*Data*.
══════════

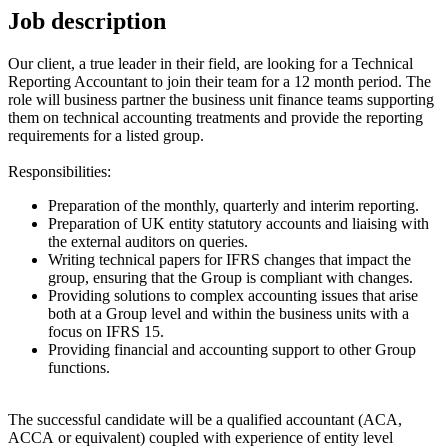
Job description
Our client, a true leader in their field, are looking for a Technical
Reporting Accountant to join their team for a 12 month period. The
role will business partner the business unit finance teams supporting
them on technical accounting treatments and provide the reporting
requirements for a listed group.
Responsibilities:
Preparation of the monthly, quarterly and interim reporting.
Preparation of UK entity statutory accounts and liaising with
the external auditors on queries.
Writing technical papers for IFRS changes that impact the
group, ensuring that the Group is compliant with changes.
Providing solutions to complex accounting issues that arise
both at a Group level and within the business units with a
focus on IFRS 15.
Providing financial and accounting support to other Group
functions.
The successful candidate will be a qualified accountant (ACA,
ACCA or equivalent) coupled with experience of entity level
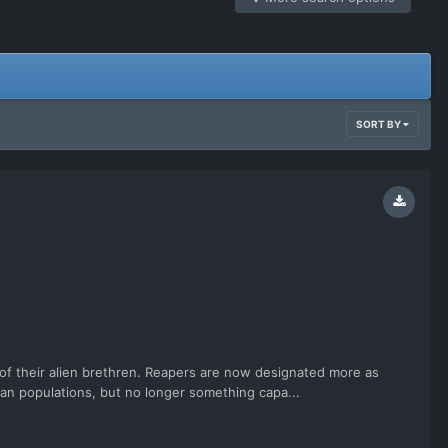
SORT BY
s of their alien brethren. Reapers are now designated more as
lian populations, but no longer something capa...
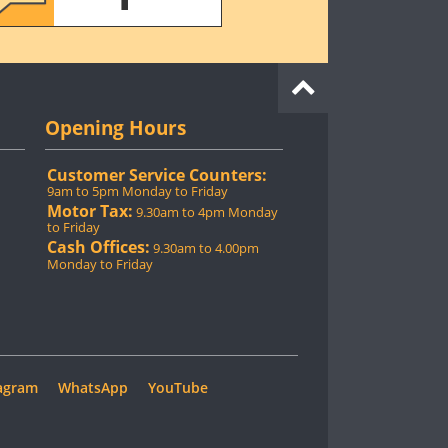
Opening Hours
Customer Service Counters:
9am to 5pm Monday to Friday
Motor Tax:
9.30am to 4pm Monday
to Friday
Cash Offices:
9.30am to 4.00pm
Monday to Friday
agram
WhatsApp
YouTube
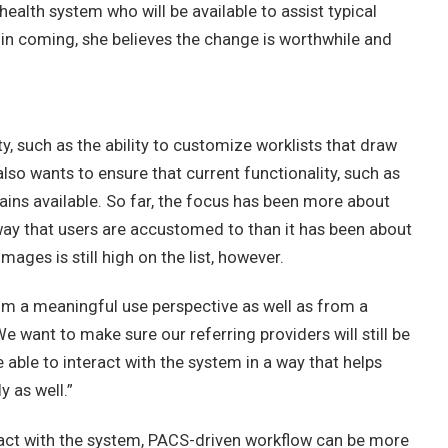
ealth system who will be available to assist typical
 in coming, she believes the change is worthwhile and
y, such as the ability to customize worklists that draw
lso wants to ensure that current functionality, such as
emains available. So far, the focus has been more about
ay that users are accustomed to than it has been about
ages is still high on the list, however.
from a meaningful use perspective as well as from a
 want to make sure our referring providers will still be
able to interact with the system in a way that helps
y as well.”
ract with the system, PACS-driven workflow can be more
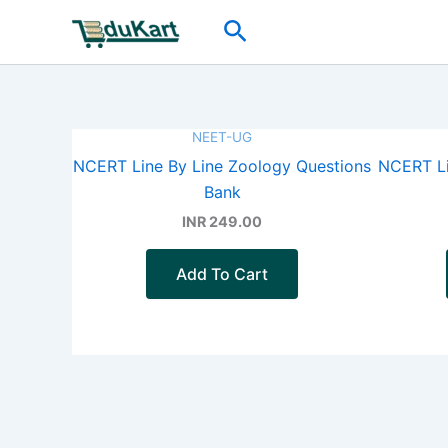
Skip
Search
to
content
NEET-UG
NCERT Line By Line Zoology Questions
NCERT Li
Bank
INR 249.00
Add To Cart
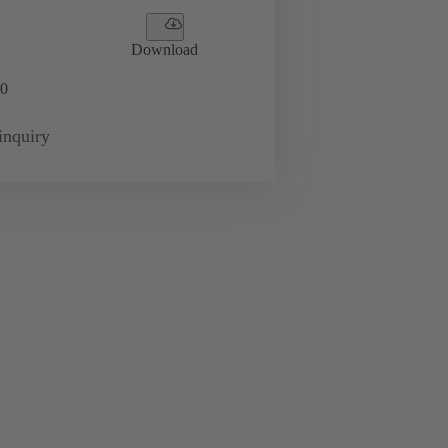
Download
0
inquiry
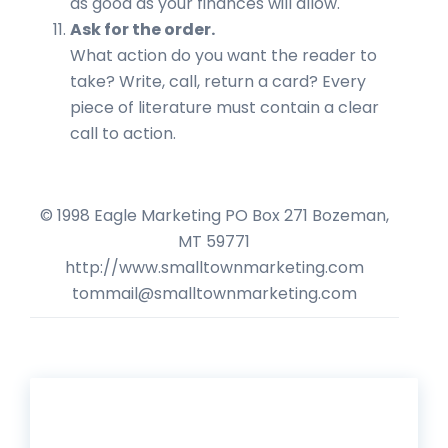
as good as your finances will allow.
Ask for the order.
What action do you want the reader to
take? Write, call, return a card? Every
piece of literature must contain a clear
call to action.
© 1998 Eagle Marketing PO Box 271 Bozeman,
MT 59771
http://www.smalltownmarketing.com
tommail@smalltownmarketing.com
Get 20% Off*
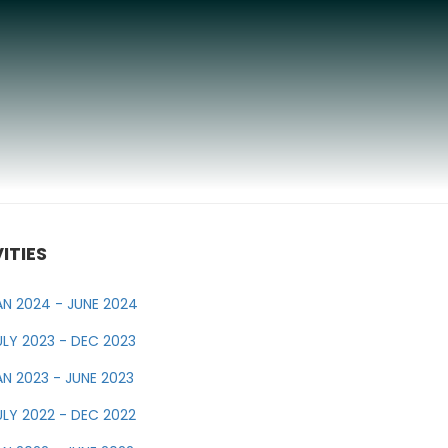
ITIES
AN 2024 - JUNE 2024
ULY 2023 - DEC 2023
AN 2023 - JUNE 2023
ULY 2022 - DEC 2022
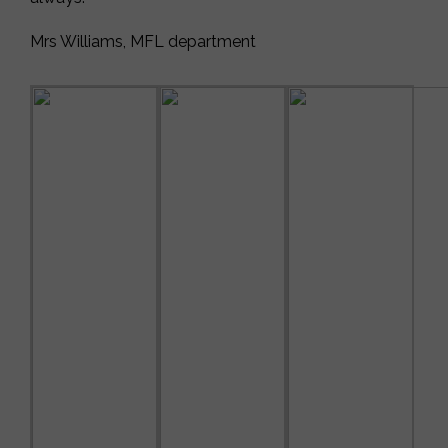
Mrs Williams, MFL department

══════════

Reproduce the text from every item above word for word and line for line. Leave the pictures out of your answer.

*Written solution*.
Job description
Our client, a true leader in their field, are looking for a Technical
Reporting Accountant to join their team for a 12 month period. The
role will business partner the business unit finance teams supporting
them on technical accounting treatments and provide the reporting
requirements for a listed group.
Responsibilities:
Preparation of the monthly, quarterly and interim reporting.
Preparation of UK entity statutory accounts and liaising with
the external auditors on queries.
Writing technical papers for IFRS changes that impact the
group, ensuring that the Group is compliant with changes.
Providing solutions to complex accounting issues that arise
both at a Group level and within the business units with a
focus on IFRS 15.
Providing financial and accounting support to other Group
functions.
The successful candidate will be a qualified accountant (ACA,
ACCA or equivalent) coupled with experience of entity level
SORT BY
s of their alien brethren. Reapers are now designated more as
lian populations, but no longer something capa...
Opening Hours
Customer Service Counters:
9am to 5pm Monday to Friday
Motor Tax:
9.30am to 4pm Monday
to Friday
Cash Offices:
9.30am to 4.00pm
Monday to Friday
agram
WhatsApp
YouTube
ealth system who will be available to assist typical
 in coming, she believes the change is worthwhile and
y, such as the ability to customize worklists that draw
lso wants to ensure that current functionality, such as
emains available. So far, the focus has been more about
ay that users are accustomed to than it has been about
ages is still high on the list, however.
from a meaningful use perspective as well as from a
 want to make sure our referring providers will still be
able to interact with the system in a way that helps
y as well.”
ract with the system, PACS-driven workflow can be more
Skip
Search
to
content
NEET-UG
NCERT Line By Line Zoology Questions
NCERT Li
Bank
INR 249.00
Add To Cart
Download
0
inquiry
as good as your finances will allow.
Ask for the order.
What action do you want the reader to
take? Write, call, return a card? Every
piece of literature must contain a clear
call to action.
© 1998 Eagle Marketing PO Box 271 Bozeman,
MT 59771
http://www.smalltownmarketing.com
tommail@smalltownmarketing.com
Get 20% Off*
ITIES
AN 2024 - JUNE 2024
ULY 2023 - DEC 2023
AN 2023 - JUNE 2023
ULY 2022 - DEC 2022
Mrs Williams, MFL department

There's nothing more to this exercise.